What is needed: The records below need to be repeated exactly, though not their pictures.

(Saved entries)
[Start of section]
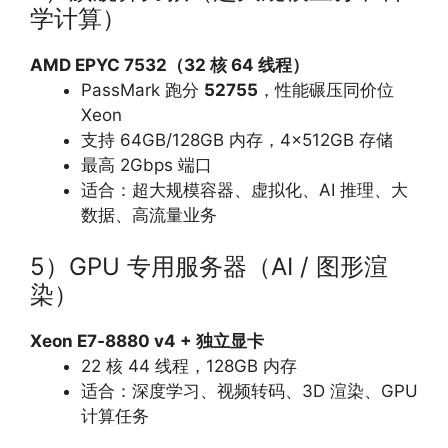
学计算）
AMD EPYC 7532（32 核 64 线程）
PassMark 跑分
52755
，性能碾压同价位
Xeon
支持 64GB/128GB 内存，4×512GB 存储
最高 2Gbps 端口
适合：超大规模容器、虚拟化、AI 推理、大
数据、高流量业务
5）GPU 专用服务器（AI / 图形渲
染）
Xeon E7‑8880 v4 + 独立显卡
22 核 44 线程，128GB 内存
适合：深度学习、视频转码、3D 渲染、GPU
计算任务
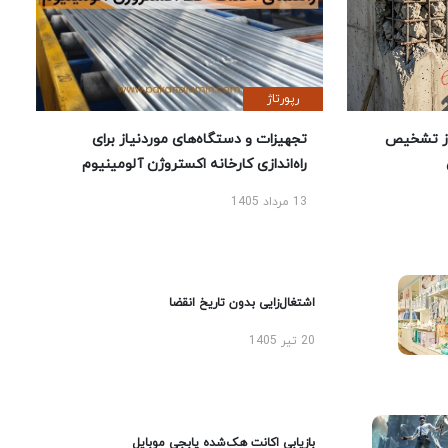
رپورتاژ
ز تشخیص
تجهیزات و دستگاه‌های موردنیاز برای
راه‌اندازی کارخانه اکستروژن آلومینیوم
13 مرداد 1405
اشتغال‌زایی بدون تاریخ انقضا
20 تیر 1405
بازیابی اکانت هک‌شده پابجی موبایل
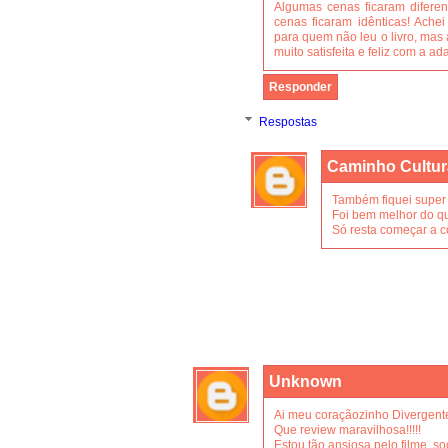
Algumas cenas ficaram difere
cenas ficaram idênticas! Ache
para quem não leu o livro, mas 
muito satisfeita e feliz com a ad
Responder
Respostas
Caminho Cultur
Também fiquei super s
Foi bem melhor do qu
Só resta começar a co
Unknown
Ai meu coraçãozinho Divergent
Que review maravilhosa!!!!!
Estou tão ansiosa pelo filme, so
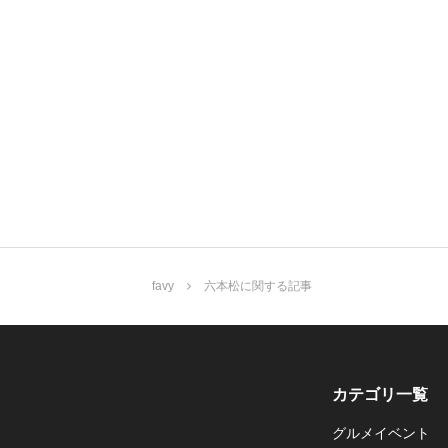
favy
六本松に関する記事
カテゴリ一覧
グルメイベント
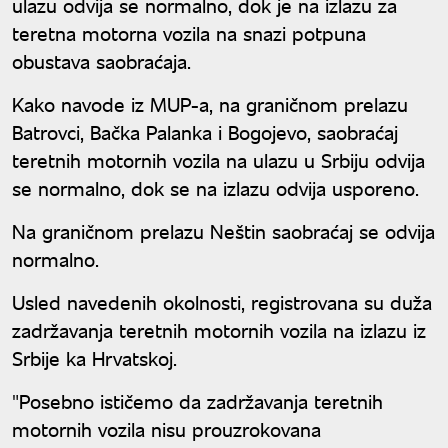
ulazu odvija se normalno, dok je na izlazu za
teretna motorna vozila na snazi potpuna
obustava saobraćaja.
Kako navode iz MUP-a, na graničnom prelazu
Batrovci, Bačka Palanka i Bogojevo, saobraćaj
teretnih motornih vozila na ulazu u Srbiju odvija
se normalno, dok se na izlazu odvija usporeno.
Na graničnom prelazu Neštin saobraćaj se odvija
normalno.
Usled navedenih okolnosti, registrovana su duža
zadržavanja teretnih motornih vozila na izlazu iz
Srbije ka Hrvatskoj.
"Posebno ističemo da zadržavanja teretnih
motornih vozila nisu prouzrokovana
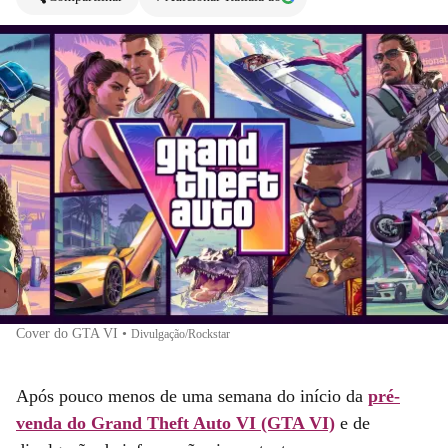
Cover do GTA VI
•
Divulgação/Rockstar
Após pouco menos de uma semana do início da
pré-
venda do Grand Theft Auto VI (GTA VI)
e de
[End of section]
Worked solution:
学计算）
AMD EPYC 7532（32 核 64 线程）
PassMark 跑分
52755
，性能碾压同价位
Xeon
支持 64GB/128GB 内存，4×512GB 存储
最高 2Gbps 端口
适合：超大规模容器、虚拟化、AI 推理、大
数据、高流量业务
5）GPU 专用服务器（AI / 图形渲
染）
Xeon E7‑8880 v4 + 独立显卡
22 核 44 线程，128GB 内存
适合：深度学习、视频转码、3D 渲染、GPU
计算任务
رپورتاژ
ز تشخیص
تجهیزات و دستگاه‌های موردنیاز برای
راه‌اندازی کارخانه اکستروژن آلومینیوم
13 مرداد 1405
اشتغال‌زایی بدون تاریخ انقضا
20 تیر 1405
بازیابی اکانت هک‌شده پابجی موبایل
Algumas cenas ficaram difere
cenas ficaram idênticas! Ache
para quem não leu o livro, mas 
muito satisfeita e feliz com a ad
Responder
Respostas
Caminho Cultur
Também fiquei super s
Foi bem melhor do qu
Só resta começar a co
Unknown
Ai meu coraçãozinho Divergent
Que review maravilhosa!!!!!
Estou tão ansiosa pelo filme, so
favy
六本松に関する記事
カテゴリ一覧
グルメイベント
ulazu odvija se normalno, dok je na izlazu za
teretna motorna vozila na snazi potpuna
obustava saobraćaja.
Kako navode iz MUP-a, na graničnom prelazu
Batrovci, Bačka Palanka i Bogojevo, saobraćaj
teretnih motornih vozila na ulazu u Srbiju odvija
se normalno, dok se na izlazu odvija usporeno.
Na graničnom prelazu Neštin saobraćaj se odvija
normalno.
Usled navedenih okolnosti, registrovana su duža
zadržavanja teretnih motornih vozila na izlazu iz
Srbije ka Hrvatskoj.
"Posebno ističemo da zadržavanja teretnih
motornih vozila nisu prouzrokovana
Cover do GTA VI
•
Divulgação/Rockstar
Após pouco menos de uma semana do início da
pré-
venda do Grand Theft Auto VI (GTA VI)
e de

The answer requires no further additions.